Canonical non-regular languages: $\{0^n1^n\}$ ($s=0^p1^p$, $y$=all 0s, pump $i=2$); balanced parentheses ($s=(^p\,)^p$); $\{ww\}$; $\{0^{n^2}\}$. All need unbounded memory.

Why true: a DFA with $p$ states reading $p$ symbols repeats a state (pigeonhole, Ch. 17); the loop between repeats is $y$, and it can be pumped. The lemma is necessary, not sufficient for regularity.


The Chomsky hierarchy (memorize this table)

Type Class Machine Memory added Example
3 Regular Finite automaton (DFA/NFA) none (just state) $0^{*}1^{*}$, even # of 1s
2 Context-free Pushdown automaton a stack (LIFO) $0^n1^n$, balanced parens
1 Context-sensitive Linear-bounded automaton bounded tape $0^n1^n2^n$, $ww$
0 Recursively enumerable Turing machine (Ch. 36) full read/write tape every machine-recognizable language

$$\text{Regular} \subsetneq \text{Context-free} \subsetneq \text{Context-sensitive} \subsetneq \text{Recursively enumerable}$$

Each $\subsetneq$ is strict. Pumping lemma proves the first one (regular $\subsetneq$ CF, via $0^n1^n$). Compiler map: lexer = regular; parser = context-free.


"Which tool?" decision aid

You want to… Use
Recognize a fixed pattern (identifiers, numbers, even/odd counts) DFA / regex (it's regular)
Describe a language declaratively regular expression
Design a machine but choices feel natural ("guess then verify") NFA, then subset-construct if you need a DFA
Match nested / balanced structure (parens, braces, $0^n1^n$) pushdown automaton (NOT a finite automaton)
Prove a language is not regular pumping lemma (by contradiction)
Accept the complement of a DFA language swap $F \to Q\setminus F$ (same $Q,\delta$)

Common pitfalls

  • ❌ Drawing a DFA with a missing transition for some symbol. ✅ $\delta$ is total; add a dead state.
  • ❌ Choosing $x,y,z$ yourself in a pumping proof. ✅ The adversary picks the split; you must beat every legal split (condition (2) is what corners $y$).
  • ❌ Using the pumping lemma to "prove" a language is regular, or trusting that passing it ⇒ regular. ✅ It is one-directional (proves non-regularity only) and only necessary.
  • ❌ Thinking NFA ⇒ DFA keeps the size small. ✅ Up to $2^{\lvert Q\rvert}$ blow-up is real.
  • ❌ Treating regex backreferences (\1) as "regular." ✅ They escape the regular class.

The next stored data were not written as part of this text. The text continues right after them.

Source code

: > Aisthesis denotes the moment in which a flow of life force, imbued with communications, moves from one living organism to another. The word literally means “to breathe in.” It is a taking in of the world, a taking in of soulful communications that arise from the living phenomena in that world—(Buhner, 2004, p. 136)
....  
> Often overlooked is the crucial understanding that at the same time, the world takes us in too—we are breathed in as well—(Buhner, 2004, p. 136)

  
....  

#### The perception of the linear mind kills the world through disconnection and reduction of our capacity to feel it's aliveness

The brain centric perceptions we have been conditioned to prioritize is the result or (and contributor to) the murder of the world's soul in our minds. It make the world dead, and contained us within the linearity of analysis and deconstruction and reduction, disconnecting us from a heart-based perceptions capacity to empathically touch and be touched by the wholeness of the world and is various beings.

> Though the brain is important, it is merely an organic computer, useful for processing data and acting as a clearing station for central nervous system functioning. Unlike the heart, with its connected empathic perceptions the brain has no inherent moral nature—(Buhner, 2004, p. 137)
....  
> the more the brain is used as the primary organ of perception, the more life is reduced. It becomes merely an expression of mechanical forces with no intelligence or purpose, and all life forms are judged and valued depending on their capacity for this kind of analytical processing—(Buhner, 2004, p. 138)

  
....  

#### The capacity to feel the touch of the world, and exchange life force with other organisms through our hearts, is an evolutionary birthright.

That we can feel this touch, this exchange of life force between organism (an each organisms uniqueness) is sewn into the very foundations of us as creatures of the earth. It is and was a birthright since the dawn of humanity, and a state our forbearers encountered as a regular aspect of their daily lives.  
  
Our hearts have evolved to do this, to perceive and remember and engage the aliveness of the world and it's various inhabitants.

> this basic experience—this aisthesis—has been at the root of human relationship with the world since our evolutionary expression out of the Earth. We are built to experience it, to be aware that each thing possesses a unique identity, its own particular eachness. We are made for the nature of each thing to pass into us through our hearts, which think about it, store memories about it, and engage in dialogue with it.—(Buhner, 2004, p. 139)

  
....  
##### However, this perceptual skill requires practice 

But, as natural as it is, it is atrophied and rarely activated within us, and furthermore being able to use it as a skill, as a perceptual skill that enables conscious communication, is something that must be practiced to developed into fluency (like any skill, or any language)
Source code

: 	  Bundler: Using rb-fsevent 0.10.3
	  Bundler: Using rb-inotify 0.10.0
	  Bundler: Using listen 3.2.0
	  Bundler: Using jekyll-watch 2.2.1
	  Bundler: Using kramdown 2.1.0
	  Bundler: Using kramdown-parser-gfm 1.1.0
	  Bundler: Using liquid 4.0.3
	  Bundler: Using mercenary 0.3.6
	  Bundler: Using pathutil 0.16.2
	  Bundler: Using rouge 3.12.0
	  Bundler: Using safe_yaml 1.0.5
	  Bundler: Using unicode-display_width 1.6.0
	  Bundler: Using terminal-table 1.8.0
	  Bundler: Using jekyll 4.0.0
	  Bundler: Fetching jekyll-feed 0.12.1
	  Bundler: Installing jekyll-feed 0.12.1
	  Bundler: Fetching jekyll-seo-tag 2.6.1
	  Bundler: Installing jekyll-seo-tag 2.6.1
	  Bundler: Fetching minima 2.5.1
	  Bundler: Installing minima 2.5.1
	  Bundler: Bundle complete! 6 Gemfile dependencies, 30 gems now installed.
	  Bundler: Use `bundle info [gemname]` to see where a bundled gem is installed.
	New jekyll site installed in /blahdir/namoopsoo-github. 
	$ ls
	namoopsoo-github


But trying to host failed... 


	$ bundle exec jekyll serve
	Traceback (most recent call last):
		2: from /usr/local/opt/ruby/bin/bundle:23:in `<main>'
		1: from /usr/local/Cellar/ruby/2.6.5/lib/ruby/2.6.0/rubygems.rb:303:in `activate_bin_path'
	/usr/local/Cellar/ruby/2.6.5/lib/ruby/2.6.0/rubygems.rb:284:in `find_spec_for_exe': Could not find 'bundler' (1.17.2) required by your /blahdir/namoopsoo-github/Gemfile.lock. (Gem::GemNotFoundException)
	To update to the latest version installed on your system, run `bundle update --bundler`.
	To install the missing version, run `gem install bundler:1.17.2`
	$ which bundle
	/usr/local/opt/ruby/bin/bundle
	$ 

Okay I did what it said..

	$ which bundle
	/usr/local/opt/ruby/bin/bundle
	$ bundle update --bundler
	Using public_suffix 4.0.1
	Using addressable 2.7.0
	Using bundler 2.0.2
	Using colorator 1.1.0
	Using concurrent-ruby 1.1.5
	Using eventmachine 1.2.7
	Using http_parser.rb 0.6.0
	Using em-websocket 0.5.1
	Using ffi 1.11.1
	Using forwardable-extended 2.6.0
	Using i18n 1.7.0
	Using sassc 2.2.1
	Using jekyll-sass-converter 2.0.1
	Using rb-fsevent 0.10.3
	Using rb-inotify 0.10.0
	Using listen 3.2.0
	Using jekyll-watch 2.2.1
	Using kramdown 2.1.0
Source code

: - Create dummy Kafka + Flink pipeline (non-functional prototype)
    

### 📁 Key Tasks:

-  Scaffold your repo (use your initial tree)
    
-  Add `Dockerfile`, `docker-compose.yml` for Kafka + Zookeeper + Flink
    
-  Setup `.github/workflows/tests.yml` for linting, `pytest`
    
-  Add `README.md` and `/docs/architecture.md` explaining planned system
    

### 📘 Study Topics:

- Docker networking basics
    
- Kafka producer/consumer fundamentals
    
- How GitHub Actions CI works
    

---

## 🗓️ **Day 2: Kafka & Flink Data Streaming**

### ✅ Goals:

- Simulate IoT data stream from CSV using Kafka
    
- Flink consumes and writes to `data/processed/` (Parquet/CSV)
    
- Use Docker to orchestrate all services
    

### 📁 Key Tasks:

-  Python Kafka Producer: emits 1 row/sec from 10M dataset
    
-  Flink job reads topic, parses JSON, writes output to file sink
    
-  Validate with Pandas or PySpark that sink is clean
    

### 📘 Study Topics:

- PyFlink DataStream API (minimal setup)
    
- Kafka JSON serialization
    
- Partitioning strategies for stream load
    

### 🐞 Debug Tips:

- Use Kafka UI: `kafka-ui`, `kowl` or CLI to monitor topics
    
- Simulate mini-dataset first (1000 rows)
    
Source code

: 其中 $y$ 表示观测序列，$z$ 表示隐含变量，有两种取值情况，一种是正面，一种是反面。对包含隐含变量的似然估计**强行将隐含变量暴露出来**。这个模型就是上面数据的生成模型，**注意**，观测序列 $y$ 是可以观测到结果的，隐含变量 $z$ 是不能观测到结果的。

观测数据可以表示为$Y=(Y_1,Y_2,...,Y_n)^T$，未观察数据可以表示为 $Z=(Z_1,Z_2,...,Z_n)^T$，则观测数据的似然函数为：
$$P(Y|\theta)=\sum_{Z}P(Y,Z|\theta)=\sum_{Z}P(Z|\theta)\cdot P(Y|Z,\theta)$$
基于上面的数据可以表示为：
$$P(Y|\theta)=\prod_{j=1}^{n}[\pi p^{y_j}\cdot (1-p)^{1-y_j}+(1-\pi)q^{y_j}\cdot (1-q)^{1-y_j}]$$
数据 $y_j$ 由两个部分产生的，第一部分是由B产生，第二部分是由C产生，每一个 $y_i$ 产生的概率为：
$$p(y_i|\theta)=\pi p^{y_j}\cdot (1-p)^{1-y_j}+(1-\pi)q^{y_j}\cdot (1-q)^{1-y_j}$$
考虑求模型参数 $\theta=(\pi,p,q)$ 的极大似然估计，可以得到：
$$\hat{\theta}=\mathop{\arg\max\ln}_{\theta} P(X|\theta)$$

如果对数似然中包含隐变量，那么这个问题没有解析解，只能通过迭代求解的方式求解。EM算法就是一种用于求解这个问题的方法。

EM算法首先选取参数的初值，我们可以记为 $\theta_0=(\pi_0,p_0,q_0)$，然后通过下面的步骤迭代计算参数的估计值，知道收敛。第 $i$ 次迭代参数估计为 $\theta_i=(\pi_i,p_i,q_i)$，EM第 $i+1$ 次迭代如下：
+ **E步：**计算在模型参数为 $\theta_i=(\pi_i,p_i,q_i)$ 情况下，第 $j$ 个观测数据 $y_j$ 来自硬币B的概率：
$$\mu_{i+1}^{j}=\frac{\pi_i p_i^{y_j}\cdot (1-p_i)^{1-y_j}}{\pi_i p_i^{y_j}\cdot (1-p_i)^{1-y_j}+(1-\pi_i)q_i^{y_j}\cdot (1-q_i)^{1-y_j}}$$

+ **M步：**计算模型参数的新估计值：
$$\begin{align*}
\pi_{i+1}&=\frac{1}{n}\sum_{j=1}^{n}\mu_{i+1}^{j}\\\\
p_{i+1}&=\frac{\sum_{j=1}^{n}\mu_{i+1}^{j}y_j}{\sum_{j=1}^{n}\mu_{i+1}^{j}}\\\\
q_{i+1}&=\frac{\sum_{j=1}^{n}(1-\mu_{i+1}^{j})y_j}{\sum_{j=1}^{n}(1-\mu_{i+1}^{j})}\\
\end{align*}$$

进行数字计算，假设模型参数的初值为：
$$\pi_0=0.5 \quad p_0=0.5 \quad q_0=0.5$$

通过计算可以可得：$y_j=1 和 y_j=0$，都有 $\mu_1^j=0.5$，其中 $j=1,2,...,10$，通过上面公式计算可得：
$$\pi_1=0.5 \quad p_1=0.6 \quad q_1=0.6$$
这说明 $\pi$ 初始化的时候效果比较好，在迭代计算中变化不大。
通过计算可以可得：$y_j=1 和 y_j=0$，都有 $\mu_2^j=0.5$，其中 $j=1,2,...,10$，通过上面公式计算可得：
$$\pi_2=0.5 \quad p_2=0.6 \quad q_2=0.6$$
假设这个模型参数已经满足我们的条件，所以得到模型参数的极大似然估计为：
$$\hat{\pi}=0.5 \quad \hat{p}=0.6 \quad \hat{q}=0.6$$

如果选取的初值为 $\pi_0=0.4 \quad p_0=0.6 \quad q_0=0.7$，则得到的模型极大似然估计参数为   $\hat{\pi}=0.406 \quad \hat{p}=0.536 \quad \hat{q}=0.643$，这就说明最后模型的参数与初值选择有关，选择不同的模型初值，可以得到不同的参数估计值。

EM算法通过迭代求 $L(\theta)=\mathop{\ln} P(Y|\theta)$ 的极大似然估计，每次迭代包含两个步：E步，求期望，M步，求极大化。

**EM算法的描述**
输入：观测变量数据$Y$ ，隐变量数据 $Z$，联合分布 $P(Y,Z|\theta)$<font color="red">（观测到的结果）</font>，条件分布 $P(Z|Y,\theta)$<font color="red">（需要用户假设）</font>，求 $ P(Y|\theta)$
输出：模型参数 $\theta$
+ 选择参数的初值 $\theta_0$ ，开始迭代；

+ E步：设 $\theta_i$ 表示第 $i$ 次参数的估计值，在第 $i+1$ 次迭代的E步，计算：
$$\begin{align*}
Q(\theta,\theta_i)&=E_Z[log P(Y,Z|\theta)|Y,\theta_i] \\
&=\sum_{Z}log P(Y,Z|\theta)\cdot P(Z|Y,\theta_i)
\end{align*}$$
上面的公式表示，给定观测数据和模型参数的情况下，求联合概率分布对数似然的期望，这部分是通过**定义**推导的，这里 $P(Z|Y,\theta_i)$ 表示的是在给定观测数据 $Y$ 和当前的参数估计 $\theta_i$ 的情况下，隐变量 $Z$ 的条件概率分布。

Toolkit addition (dmtoolkit/automata.py)

class DFA:                          # M = (Q, Sigma, delta, q0, F)
    def accepts(self, w):           # run delta once per symbol; test state in F
        ...
    def recognize(self, strings):   # filter to the accepted strings
        ...
# DFA("even # of 1s").accepts("1010") -> True ;  .accepts("111") -> False

One interpreter runs every DFA (the 5-tuple is a data structure). Foundation for the Turing machine in Ch. 36 (same shape, unbounded tape instead of finite state set).